Even a Moderate Amount of Drinking Could Cause Brain Decline - SonicSoul
https://www.scientificamerican.com/article/even-a-moderate-amount-of-drinking-could-cause-brain-decline/
======
bossybowser
This is constantly on my mind.

I code probably for around 8 hours a day, and spend another two staring at
spreadsheets before I head home to my young family. This is repeated six days
a week.
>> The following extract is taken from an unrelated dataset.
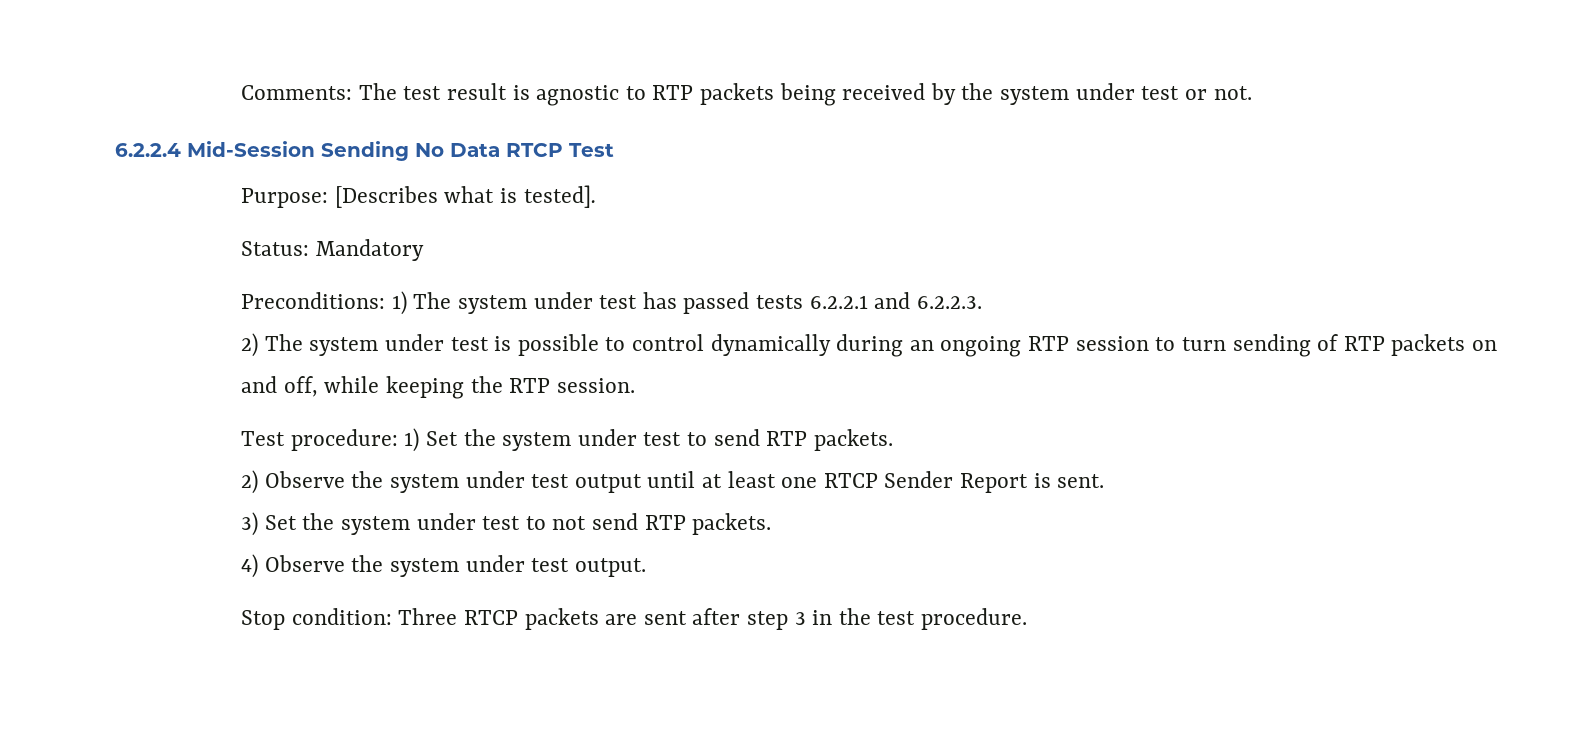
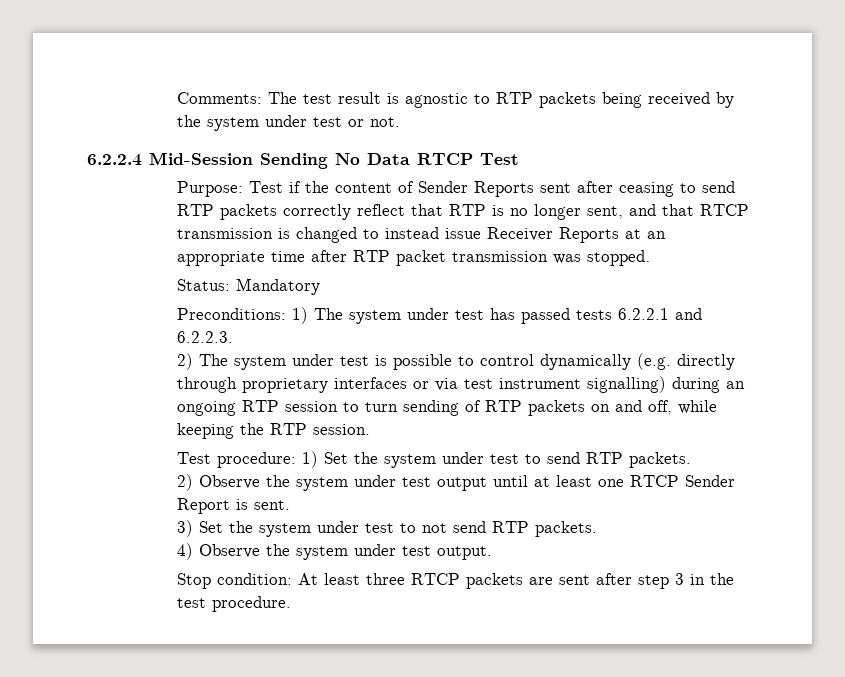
[334,185,596,208] [Describes what is tested]. -> [248,181,735,197] [176,204,749,220] [176,227,666,243] [176,250,650,266] Test if the content of Sender Reports sent after ceasing to send RTP packets correctly reflect that RTP is no longer sent, and that RTCP transmission is changed to instead issue Receiver Reports at an appropriate time after RTP packet transmission was stopped.
(831, 345) none -> [636,353,735,370] [176,376,666,393] (e.g. directly through proprietary interfaces or via test instrument signalling)
[398,608,458,625] Three -> [297,573,405,585] At least three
As such I take a stack of Modafinil, Sprint by Nootrobox
([https://hvmn.com/sprint](https://hvmn.com/sprint)), Vitamin B, and one
general all rounder vitamin pill to maximize my productivity.

Looking back at a) the not so legal drugs, and b) the large amounts of alcohol
I used to consume, I wonder if my brain functions would be much higher at this
point. I think reading that article, depressingly the answer is yes.

With my younger days partying at places like Mahiki
([https://www.londonnightguide.com/mahiki-
guestlist/](https://www.londonnightguide.com/mahiki-guestlist/)) then I would
consider it a miracle that my brain is even able to function on the level that
it does - with or without my Modafinil stack.

In a parallel universe somewhere I'm working at Goldman Sachs and a non-drink
or drug taking sensible person from birth.

But meh, that would probably bore me to tears.